Aussergewöhlich an diesem Sportgerät ist, dass es vorwiegend von kleinen, Schweizer Produzenten angefertigt wird. schon früher gab es einige Firmen in der Schweiz, welche sich um diesen Markt kümmerten. So z.B. Hooger Booger, welche im Skatmarkt anfing und in den 80er Jahren als eine der ersten im Snowboardmarkt Fuss fassten. Inzwischen haben sie sich aber aus dem Skatemarkt zurückgezogen und die 4 Zürcher Hersteller Indiana, CEM, PC Slalomboards, Fireboard und rund 15 andere Schweizer Hersteller können praktisch den ganzen Markt abdecken. Sie bieten trotz der kleineren Stückzahl qualitativ sehr hochstehende Bretter an, die auch als Customboards erhältlich sind.
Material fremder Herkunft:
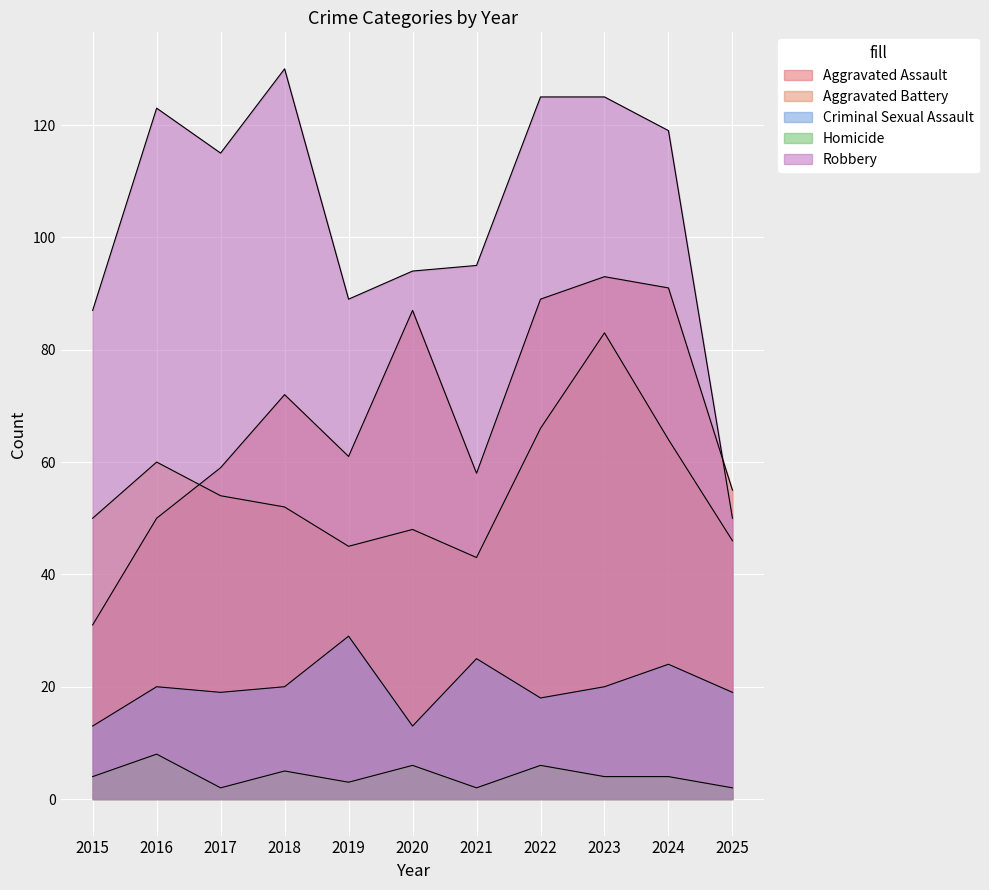

What is the difference between the second highest and minimum values in the Robbery series?

75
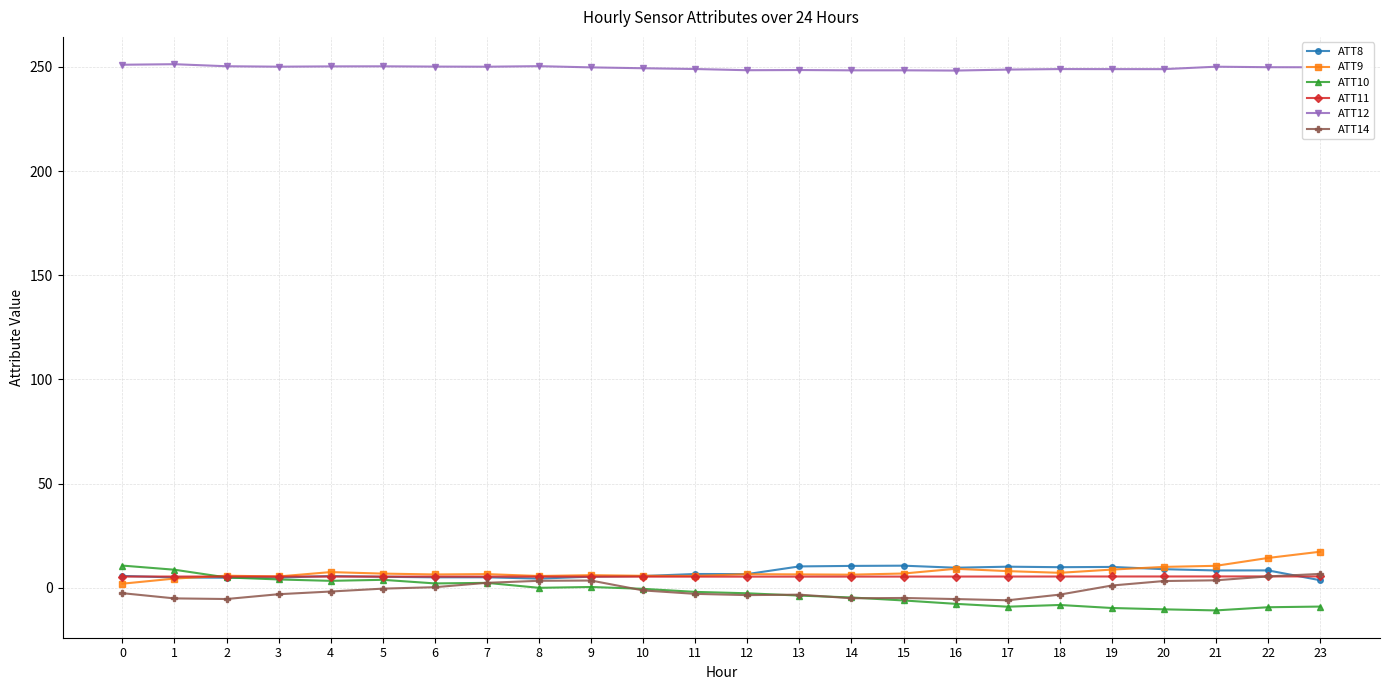

What is the greatest value displayed?

251.2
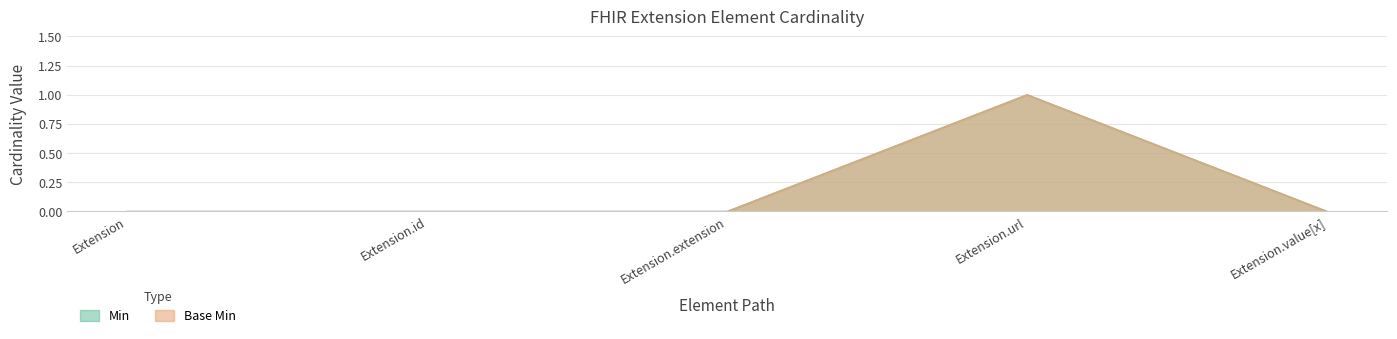

Reading right to left, what are all the values shown in this chart?

Min: 0	1	0	0	0
Base Min: 0	1	0	0	0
Mittlerweile gibt es auch wieder US-Firmen, welche Slalomskates produzieren, jedoch unterscheiden sich diese im Vergleich zu den Schweizer Boards durch den schlechten oder ganz fehlenden Flex.

Preise

Für ein komplett ausgerüstetes Slalomskate bezahlst Du ungefähr sFR. 300.-. Für ein Longboard musst Du ein wenig tiefer in die Tasche greifen, je nach Ausstattung belaufen sich die Anschaffungskosten auf etwa sFr. 450.-. Natürlich gibt es auch Preisdifferenzen bei den verschiedenen Accessoires.